Elvis » 19 Nov 2024 02:49 wrote:stickdog99 wrote:you still support closing schools for two years to save Grandma?
I never "supported" anything like that or leapt to conclusions about it one way or another. I'm extremely wary of absolutist pandemic narratives.
And thus, all the authoritarian responses whose individual and societal costs far exceeded their benefits that you and hundreds of millions like you never stopped to question due to your then outsized fear of COVID are magically swept away!
https://pmc.ncbi.nlm.nih.gov/articles/PMC8776351/
Nursing home quality, COVID-19 deaths, and excess mortality
Preventing COVID-19 cases and deaths may come at some cost, as high-quality homes have substantially higher non-COVID deaths.
The positive correlation between establishment quality and non-COVID mortality is strong enough that high-quality homes also have more total deaths than their low-quality counterparts and this relationship has grown with time.
As of late April 2021, five-star homes have experienced 8.4 percent more total deaths than one-star homes.
...
To investigate this claim, we return to our original model, but change the dependent variable from COVID-19 deaths to non-COVID deaths. We find that higher-quality nursing homes have much higher non-COVID mortality. In particular, as of September 13th, 2020, five-star homes had experienced 11.4 percent more non-COVID deaths than one-star homes, all else equal; by April 15, 2021, this figure had grown to nearly 15 percent.
Research by Levere et al. (2020) suggests that these excess deaths likely resulted from isolation and loneliness. Using resident-level assessment data from Connecticut nursing homes, the authors document substantial weight loss and increases in severe pressure ulcers among residents who did not contract COVID-19.
The resident survey mentioned above also documents severe isolation, finding that only 5 percent of respondents had visitors three or more times per week, compared to 56 percent before the pandemic, and just 13 percent reported dining in a communal setting, compared to 69 percent before the pandemic.
Another possibly is that resident contact restrictions may coincide with, or even cause, a reduction in interactions with healthcare providers, both inside and outside the home, which would be consistent with widely documented reductions in healthcare receipt overall during the early stages of the pandemic (Bosworth et al., 2020; Ziedan et al., 2020; Cantor et al., 2020; Clemens et al., 2021).
...
The COVID-19 pandemic presented a unique challenge for nursing homes. Early CMS directives and various state regulations for nursing homes prioritized reducing resident and staff exposure to COVID-19.
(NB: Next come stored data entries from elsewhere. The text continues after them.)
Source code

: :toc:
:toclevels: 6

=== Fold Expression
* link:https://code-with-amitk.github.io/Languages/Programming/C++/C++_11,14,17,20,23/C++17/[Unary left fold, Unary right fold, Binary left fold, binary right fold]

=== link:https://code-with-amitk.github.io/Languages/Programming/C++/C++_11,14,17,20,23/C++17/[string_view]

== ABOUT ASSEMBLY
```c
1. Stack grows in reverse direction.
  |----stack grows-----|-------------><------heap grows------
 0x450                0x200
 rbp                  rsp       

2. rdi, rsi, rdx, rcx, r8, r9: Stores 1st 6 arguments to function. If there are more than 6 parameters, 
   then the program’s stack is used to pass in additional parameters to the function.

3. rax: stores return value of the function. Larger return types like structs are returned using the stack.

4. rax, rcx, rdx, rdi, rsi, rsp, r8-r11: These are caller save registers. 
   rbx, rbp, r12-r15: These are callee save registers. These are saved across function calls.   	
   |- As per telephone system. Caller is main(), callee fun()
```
There was little discussion about the downside risks associated with reducing visitors, communal activities, and resident travel out of the home.
Our results suggest that more balanced policies and guidelines that emphasize maximizing the health of residents, rather than just minimizing risk to one disease, may have improved outcomes.
For a period of time, CMS and the news media at large measured nursing home COVID-19 performance using cases and deaths only, meaning the logical response on the part of the nursing home was to minimize these counts regardless of the cost.
In retrospect, the tone of the discussion and the measurement of outcomes may have led to some deadly consequences. As economists continually stresses, there are benefits and costs to all regulations.
Whoops! So the lockdowns we supported actually killed Grandma! Well, who really cares? I'm extremely wary of absolutist pandemic narratives.